__Aim__: Rewrite the listing below, changing every "dist" to "distance" and leaving all other text unchanged.

---

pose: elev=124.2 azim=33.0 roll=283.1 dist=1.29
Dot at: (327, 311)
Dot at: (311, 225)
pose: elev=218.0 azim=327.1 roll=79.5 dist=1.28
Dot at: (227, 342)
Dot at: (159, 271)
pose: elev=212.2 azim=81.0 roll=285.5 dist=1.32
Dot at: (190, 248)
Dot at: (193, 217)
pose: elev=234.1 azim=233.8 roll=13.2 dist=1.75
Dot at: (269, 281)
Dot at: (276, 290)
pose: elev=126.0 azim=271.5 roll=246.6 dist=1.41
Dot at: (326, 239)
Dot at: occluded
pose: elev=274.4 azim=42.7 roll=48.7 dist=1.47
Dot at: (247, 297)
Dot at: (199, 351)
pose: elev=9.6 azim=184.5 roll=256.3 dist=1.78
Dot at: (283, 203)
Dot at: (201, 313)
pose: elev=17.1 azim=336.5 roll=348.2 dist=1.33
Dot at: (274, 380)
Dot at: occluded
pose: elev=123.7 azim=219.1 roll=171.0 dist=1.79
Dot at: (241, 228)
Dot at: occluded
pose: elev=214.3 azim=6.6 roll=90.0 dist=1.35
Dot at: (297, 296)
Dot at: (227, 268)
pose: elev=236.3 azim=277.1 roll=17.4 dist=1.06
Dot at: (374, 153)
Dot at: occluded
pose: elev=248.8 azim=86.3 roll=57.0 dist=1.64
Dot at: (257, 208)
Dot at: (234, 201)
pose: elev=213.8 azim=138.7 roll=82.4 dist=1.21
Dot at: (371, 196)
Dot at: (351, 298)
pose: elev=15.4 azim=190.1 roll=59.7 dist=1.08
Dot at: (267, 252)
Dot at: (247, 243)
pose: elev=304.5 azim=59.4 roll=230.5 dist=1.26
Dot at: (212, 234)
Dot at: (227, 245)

---

__Right answer__:
pose: elev=124.2 azim=33.0 roll=283.1 distance=1.29
Dot at: (327, 311)
Dot at: (311, 225)
pose: elev=218.0 azim=327.1 roll=79.5 distance=1.28
Dot at: (227, 342)
Dot at: (159, 271)
pose: elev=212.2 azim=81.0 roll=285.5 distance=1.32
Dot at: (190, 248)
Dot at: (193, 217)
pose: elev=234.1 azim=233.8 roll=13.2 distance=1.75
Dot at: (269, 281)
Dot at: (276, 290)
pose: elev=126.0 azim=271.5 roll=246.6 distance=1.41
Dot at: (326, 239)
Dot at: occluded
pose: elev=274.4 azim=42.7 roll=48.7 distance=1.47
Dot at: (247, 297)
Dot at: (199, 351)
pose: elev=9.6 azim=184.5 roll=256.3 distance=1.78
Dot at: (283, 203)
Dot at: (201, 313)
pose: elev=17.1 azim=336.5 roll=348.2 distance=1.33
Dot at: (274, 380)
Dot at: occluded
pose: elev=123.7 azim=219.1 roll=171.0 distance=1.79
Dot at: (241, 228)
Dot at: occluded
pose: elev=214.3 azim=6.6 roll=90.0 distance=1.35
Dot at: (297, 296)
Dot at: (227, 268)
pose: elev=236.3 azim=277.1 roll=17.4 distance=1.06
Dot at: (374, 153)
Dot at: occluded
pose: elev=248.8 azim=86.3 roll=57.0 distance=1.64
Dot at: (257, 208)
Dot at: (234, 201)
pose: elev=213.8 azim=138.7 roll=82.4 distance=1.21
Dot at: (371, 196)
Dot at: (351, 298)
pose: elev=15.4 azim=190.1 roll=59.7 distance=1.08
Dot at: (267, 252)
Dot at: (247, 243)
pose: elev=304.5 azim=59.4 roll=230.5 distance=1.26
Dot at: (212, 234)
Dot at: (227, 245)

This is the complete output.